- WHAT TO DO
A – From the reflection below, reproduce the passage from "After Matthew’s account" up to and including "of the boat.".
B – Decide whether each statement agrees with the reflection below, answering yes or no and quoting the words that settle it: (i) Matthew's community was actually facing persecution when he wrote; (ii) Matthew is the only one who includes the story of Peter getting out of the boat; (iii) Jesus sends the disciples back across the lake while he dismisses the crowd.
C – Please explain, in one to three sentences, why Matthew tells the story of Peter according to the reflection below.

- EXERCISE TEXT
------------------------------------------------

After Matthew’s account of the MarvellousPicnic, Jesus sends the disciples back to the other side of the lake while he dismisses the crowd. We join the disciples, now at a considerable distance from land, being buffeted by waves because the wind is against them. Only Matthew includes the story of Peter getting out of the boat.
The Christian community for whom Matthew wrote his gospel were feeling rather like the disciples. They no longer had the physical presence of Jesus. They believed he was alive and they had the Holy Spirit, but it wasn’t same as having him with them, having him ‘in the boat,’ as it were. He had promised that he would come again, but time had passed, decades. Would he ever return? How long could they manage without him? Like the disciples in the boat they were struggling in the dark, buffeted by waves of doubt and temptation; not actually facing persecution, but fearing it could come. The confidence with which they had started out after Pentecost had ebbed away. After the initial wave of conversions there had been opposition and apathy; under-currents and tensions, pulling them this way and that.
This is the situation for which Matthew includes this story of Peter; Peter the rock, Peter the great Christian leader, Peter the faithful martyr. Matthew deliberately tells this story to encourage his Christian community to exercise their faith amid the chaotic situations around them; to fix their attention on Jesus; to be brave enough to get out of their boat and keep walking towards him; to focus on what he’s doing and where he’s leading; to accept that there will be trouble, opposition and threats around them; there will be distractions, doubts and temptations within them. There will also be the hand of Jesus reaching out to catch them, because truly he is the Son of God. Does any of this sound familiar? Do we ever feel that it has been a long wait for Jesus to return? Not just decades, centuries, millennia. We believe he is risen and we have the Holy Spirit, but it is not the same as having his physical presence, having him ‘in our boat.’ Will he ever return? How long can we manage without him? Do we sometimes, or maybe often, feel we are struggling in the dark, straining at the oars, working our socks off for the church, and getting nowhere? Nothing seems secure anymore. There are forces for change both inside the church and in the wider world. Is the boat sinking under us?Are we brave enough to get out of the boat and walk towards Jesus, or are we so fascinate by the powers of destruction that we have lost sight of him? If we keep our eyes on him we will stay afloat. If we keep our eyes on other things we will go under. He says to each of us ‘Take courage! It is I. Don’t be afraid. Come’. So, when we do get out of our boat he reaches out his hand to catch us, for truly he is the Son of God.
Lord Jesus, since it is you, though I am afraid, I will take heart, I will come to you, for truly you are the Son of God, and even my little faith is enough for you to use. Amen.

------------------------------------------------

- THE DATA
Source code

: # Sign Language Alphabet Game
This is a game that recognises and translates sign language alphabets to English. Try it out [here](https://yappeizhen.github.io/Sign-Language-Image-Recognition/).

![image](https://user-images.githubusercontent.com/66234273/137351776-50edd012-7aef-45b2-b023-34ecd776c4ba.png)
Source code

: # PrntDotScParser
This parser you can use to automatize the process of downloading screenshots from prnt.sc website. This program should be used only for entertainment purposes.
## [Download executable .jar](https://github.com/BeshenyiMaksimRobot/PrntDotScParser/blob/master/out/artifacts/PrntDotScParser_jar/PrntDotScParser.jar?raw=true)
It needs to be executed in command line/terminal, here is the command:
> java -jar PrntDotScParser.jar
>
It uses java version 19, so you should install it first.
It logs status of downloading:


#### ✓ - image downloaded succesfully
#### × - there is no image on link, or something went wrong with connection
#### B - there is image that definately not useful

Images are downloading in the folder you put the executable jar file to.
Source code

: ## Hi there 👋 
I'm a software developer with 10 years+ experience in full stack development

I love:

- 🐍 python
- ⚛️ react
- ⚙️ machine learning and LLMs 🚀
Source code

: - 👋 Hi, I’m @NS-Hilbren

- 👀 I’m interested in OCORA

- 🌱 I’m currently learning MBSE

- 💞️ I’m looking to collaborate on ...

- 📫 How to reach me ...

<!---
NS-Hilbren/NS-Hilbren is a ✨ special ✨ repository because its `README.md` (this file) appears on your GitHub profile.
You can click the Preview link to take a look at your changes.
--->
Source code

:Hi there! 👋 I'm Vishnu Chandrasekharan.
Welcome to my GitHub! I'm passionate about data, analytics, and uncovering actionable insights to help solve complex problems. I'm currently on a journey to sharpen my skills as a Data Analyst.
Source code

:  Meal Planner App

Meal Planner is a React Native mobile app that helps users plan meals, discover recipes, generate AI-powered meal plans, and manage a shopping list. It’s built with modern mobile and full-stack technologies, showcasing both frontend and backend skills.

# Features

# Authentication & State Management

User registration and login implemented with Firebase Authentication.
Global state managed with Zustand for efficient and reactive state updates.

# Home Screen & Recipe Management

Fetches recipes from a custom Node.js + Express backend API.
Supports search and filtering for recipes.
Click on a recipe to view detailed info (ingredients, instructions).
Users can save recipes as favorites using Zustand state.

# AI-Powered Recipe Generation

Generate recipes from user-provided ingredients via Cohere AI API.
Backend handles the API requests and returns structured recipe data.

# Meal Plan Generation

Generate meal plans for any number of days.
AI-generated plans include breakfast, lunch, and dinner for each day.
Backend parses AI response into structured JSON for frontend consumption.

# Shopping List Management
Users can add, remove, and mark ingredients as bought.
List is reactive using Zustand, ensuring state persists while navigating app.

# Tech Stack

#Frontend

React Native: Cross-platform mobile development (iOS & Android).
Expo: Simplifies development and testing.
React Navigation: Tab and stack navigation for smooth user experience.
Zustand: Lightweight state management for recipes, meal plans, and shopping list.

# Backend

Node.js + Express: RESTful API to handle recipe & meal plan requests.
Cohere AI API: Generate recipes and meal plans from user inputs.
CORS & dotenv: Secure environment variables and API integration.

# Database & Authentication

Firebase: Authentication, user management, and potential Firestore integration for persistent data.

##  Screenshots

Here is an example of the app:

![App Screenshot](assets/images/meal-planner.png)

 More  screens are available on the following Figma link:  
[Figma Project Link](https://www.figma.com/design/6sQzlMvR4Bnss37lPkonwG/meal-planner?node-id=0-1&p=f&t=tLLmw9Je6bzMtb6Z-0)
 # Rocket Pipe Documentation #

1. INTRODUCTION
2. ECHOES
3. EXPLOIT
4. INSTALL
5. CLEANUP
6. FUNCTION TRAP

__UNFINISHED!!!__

------------------------------------------------

- RESPONSES BY TASK
A –
After Matthew’s account of the MarvellousPicnic, Jesus sends the disciples back to the other side of the lake while he dismisses the crowd. We join the disciples, now at a considerable distance from land, being buffeted by waves because the wind is against them. Only Matthew includes the story of Peter getting out of the boat.

B –
(i) No: "not actually facing persecution, but fearing it could come."
(ii) Yes: "Only Matthew includes the story of Peter getting out of the boat."
(iii) Yes: "Jesus sends the disciples back to the other side of the lake while he dismisses the crowd."

C – Matthew's community no longer had Jesus physically with them and were struggling with doubt, temptation and the fear of persecution. He deliberately tells the story to encourage them to exercise their faith amid the chaos around them. He wants them to fix their attention on Jesus and be brave enough to get out of their boat and keep walking toward him.